An exact copy of every record below is required, with the pictures left out.

The data
====

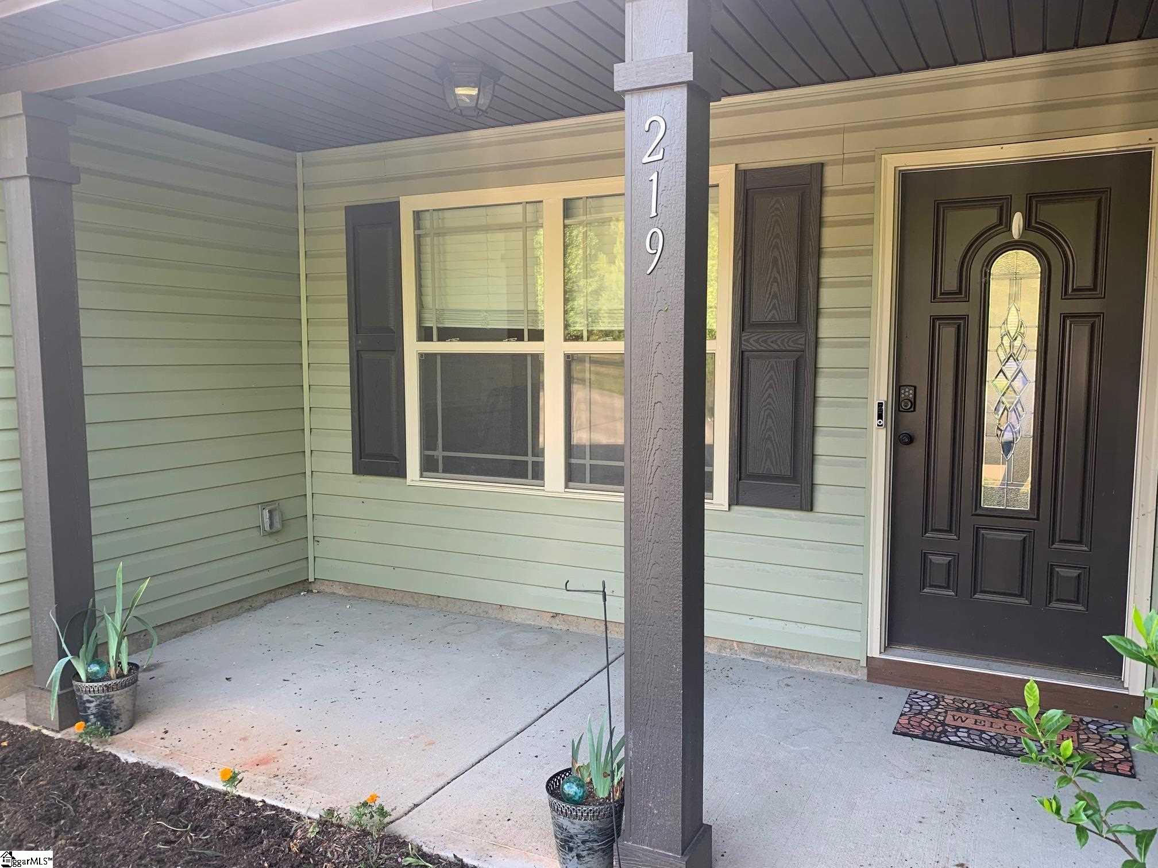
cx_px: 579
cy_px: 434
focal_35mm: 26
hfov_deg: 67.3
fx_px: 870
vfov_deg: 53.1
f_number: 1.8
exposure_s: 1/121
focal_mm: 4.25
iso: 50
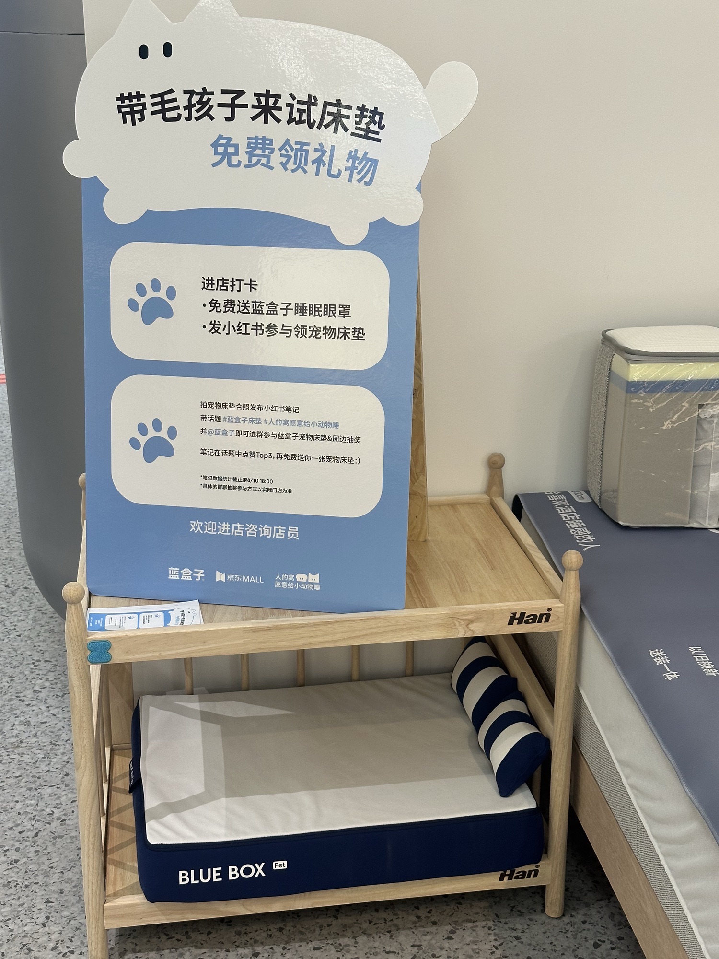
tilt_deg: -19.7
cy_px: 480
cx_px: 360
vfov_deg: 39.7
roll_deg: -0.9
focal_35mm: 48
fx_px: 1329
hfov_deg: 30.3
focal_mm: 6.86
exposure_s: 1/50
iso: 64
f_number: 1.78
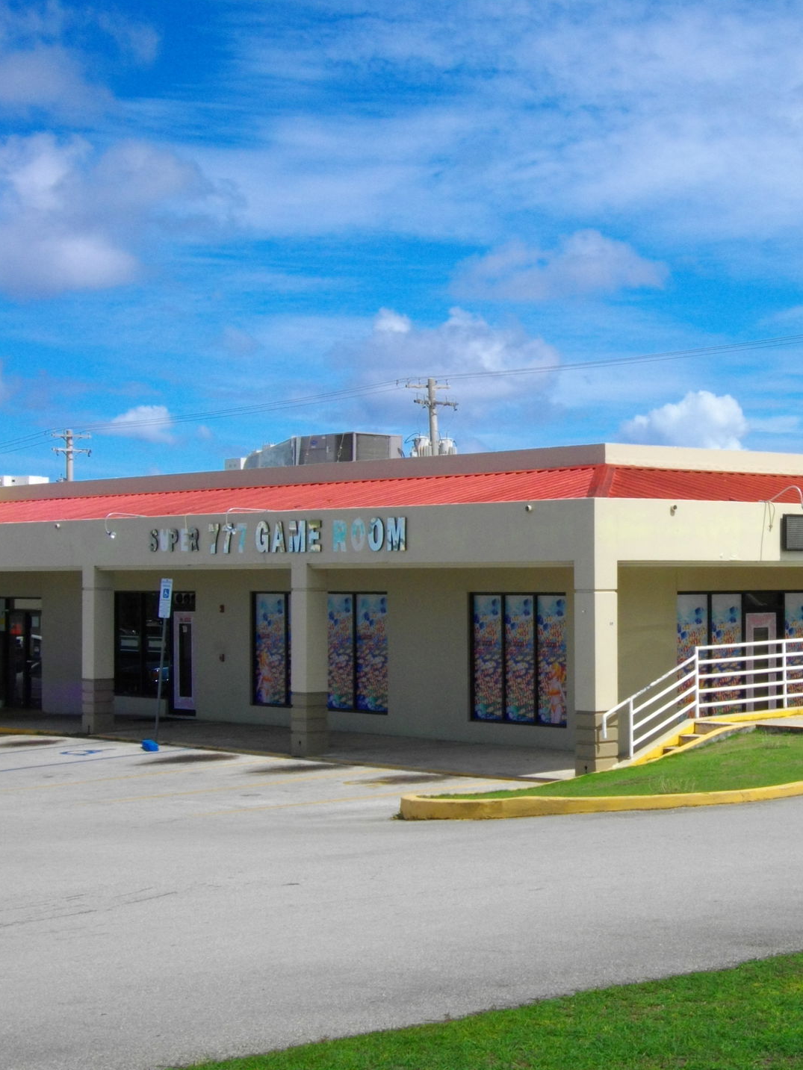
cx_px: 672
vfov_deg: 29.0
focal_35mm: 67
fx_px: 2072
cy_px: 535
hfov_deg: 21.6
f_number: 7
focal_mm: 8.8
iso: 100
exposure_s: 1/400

====

Response area
cx_px: 579
cy_px: 434
focal_35mm: 26
hfov_deg: 67.3
fx_px: 870
vfov_deg: 53.1
f_number: 1.8
exposure_s: 1/121
focal_mm: 4.25
iso: 50
tilt_deg: -19.7
cy_px: 480
cx_px: 360
vfov_deg: 39.7
roll_deg: -0.9
focal_35mm: 48
fx_px: 1329
hfov_deg: 30.3
focal_mm: 6.86
exposure_s: 1/50
iso: 64
f_number: 1.78
cx_px: 672
vfov_deg: 29.0
focal_35mm: 67
fx_px: 2072
cy_px: 535
hfov_deg: 21.6
f_number: 7
focal_mm: 8.8
iso: 100
exposure_s: 1/400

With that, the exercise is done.